--- What the task asks ---
Each entry that follows should be given again word for word; please leave out its pictures.

--- Raw data ---
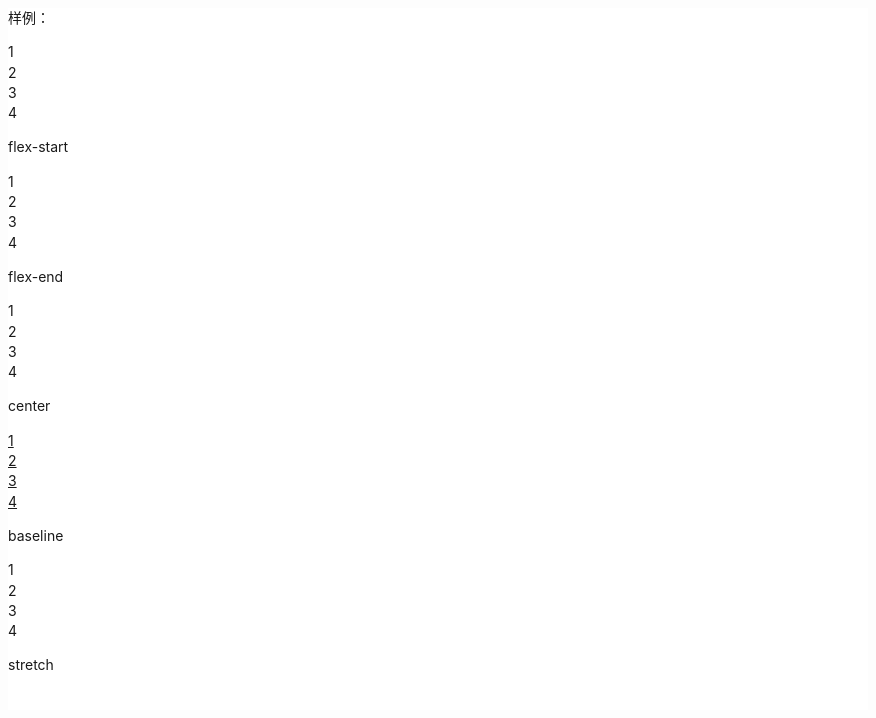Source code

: 样例：

<div class="flex">
  <div>
    <div class="flex align-items flex-start">
      <div class="block">1</div>
      <div class="block xl">2</div>
      <div class="block">3</div>
      <div class="block l">4</div>
    </div>
    <p class="figure-title">flex-start</p>
  </div>
  <div>
    <div class="flex align-items flex-end">
      <div class="block">1</div>
      <div class="block xl">2</div>
      <div class="block">3</div>
      <div class="block l">4</div>
    </div>
    <p class="figure-title">flex-end</p>
  </div>
  <div>
    <div class="flex align-items center">
      <div class="block">1</div>
      <div class="block xl">2</div>
      <div class="block">3</div>
      <div class="block l">4</div>
    </div>
    <p class="figure-title">center</p>
  </div>
  <div>
    <div class="flex align-items baseline">
      <div class="block"><u>1</u></div>
      <div class="block xl sink"><u>2</u></div>
      <div class="block"><u>3</u></div>
      <div class="block xxl sink"><u>4</u></div>
    </div>
    <p class="figure-title">baseline</p>
  </div>
  <div>
    <div class="flex align-items stretch">
      <div class="block nosize">1</div>
      <div class="block nosize xl">2</div>
      <div class="block nosize">3</div>
      <div class="block nosize l">4</div>
    </div>
    <p class="figure-title">stretch</p>
  </div>
</div>

<br/>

--- Answer area ---
Source code

: 样例：

<div class="flex">
  <div>
    <div class="flex align-items flex-start">
      <div class="block">1</div>
      <div class="block xl">2</div>
      <div class="block">3</div>
      <div class="block l">4</div>
    </div>
    <p class="figure-title">flex-start</p>
  </div>
  <div>
    <div class="flex align-items flex-end">
      <div class="block">1</div>
      <div class="block xl">2</div>
      <div class="block">3</div>
      <div class="block l">4</div>
    </div>
    <p class="figure-title">flex-end</p>
  </div>
  <div>
    <div class="flex align-items center">
      <div class="block">1</div>
      <div class="block xl">2</div>
      <div class="block">3</div>
      <div class="block l">4</div>
    </div>
    <p class="figure-title">center</p>
  </div>
  <div>
    <div class="flex align-items baseline">
      <div class="block"><u>1</u></div>
      <div class="block xl sink"><u>2</u></div>
      <div class="block"><u>3</u></div>
      <div class="block xxl sink"><u>4</u></div>
    </div>
    <p class="figure-title">baseline</p>
  </div>
  <div>
    <div class="flex align-items stretch">
      <div class="block nosize">1</div>
      <div class="block nosize xl">2</div>
      <div class="block nosize">3</div>
      <div class="block nosize l">4</div>
    </div>
    <p class="figure-title">stretch</p>
  </div>
</div>

<br/>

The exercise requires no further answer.